Interestingly, a trend towards a lower rate of cumulative ST was noted in CR patients, despite a 10 mm higher mean stent length (p=0.074). This agrees with the SYNTAX trial6, which documented a cluster of ST among patients with IR who received fewer stents. The reasons for this are unclear, but might include more calcified lesions, diffuse disease, and underexpanded stenting. In our study, the equivalent angiographic success rate, the higher rate of IVUS guidance, and the similar post-diameter stenosis in CR and IR patients make stent optimisation an unlikely cause for the increase in ST in the IR patients. This question therefore requires additional research.
Limitations
Our study has several limitations. The first is the retrospective design, where the decision on whether to perform CR or IR was not controlled. Therefore, we cannot exclude residual selection bias which might have affected our results. Thus, our conclusions should be interpreted as hypothesis-generating. Second, our database is not audited. However, this is one of the largest, single-centre registries to evaluate revascularisation completeness in the DES era. Although the exclusion of true CTOs can be viewed as a limitation, PCI of CTOs remains infrequently performed in the USA. Therefore, this is unlikely to change our results since our preferred revascularisation approach is surgery23. Fourth, although the secondary prevention medications of the CR and IR groups at hospital discharge were comparable, we could not assess differences between the groups in compliance during follow-up.
Conclusions
CR determines better outcomes than IR for multivessel disease in the DES era. IVUS guidance further improves outcomes by reducing the rates of repeat intervention irrespective of completeness of revascularisation. Our study suggests that multivessel PCI with DES assisted by IVUS is a viable strategy for multivessel CAD patients.

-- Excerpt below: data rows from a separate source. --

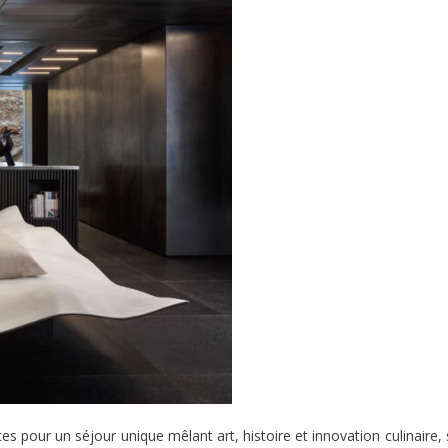
es pour un séjour unique mêlant art, histoire et innovation culinaire,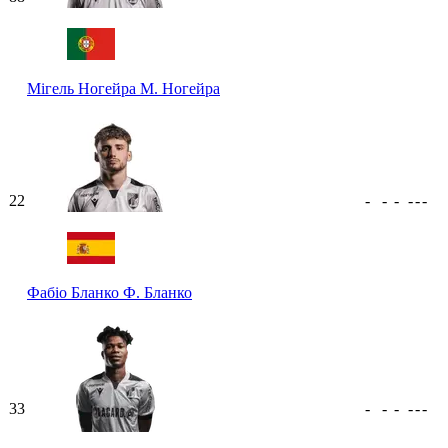
Мігель Ногейра
М. Ногейра
22
-
-
-
-
-
-
Фабіо Бланко
Ф. Бланко
33
-
-
-
-
-
-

Impact on daily practice Percutaneous treatment of multivessel CAD patients in the DES era remains challenging. Although there is still scope for device and technique refinements, residual and unrecognised plaque burden may play an important role in determining outcome, in particular the need for repeat revascularisation. The residual CAD burden is frequently underestimated by angiography, which may partially explain the impact of completeness of revascularisation in patients undergoing PCI. In contrast, adjunctive use of intravascular imaging in PCI refines the CAD assessment, leading to procedure optimisation and better outcomes irrespective of the completeness of revascularisation. Therefore, intravascular imaging has the potential to improve PCI results, further narrowing the performance gap between surgery and PCI in multivessel patients. |
Conflict of interest statement
R. Waksman reports personal fees from Biotronik, personal fees from Medtronic, grants and personal fees from AstraZeneca, grants and personal fees from Boston Scientific, personal fees and grants from Biosensors International, personal fees from Abbott Vascular, grants from The Medicines Company, and grants from Edwards Lifesciences. The other authors have no conflicts of interest to declare.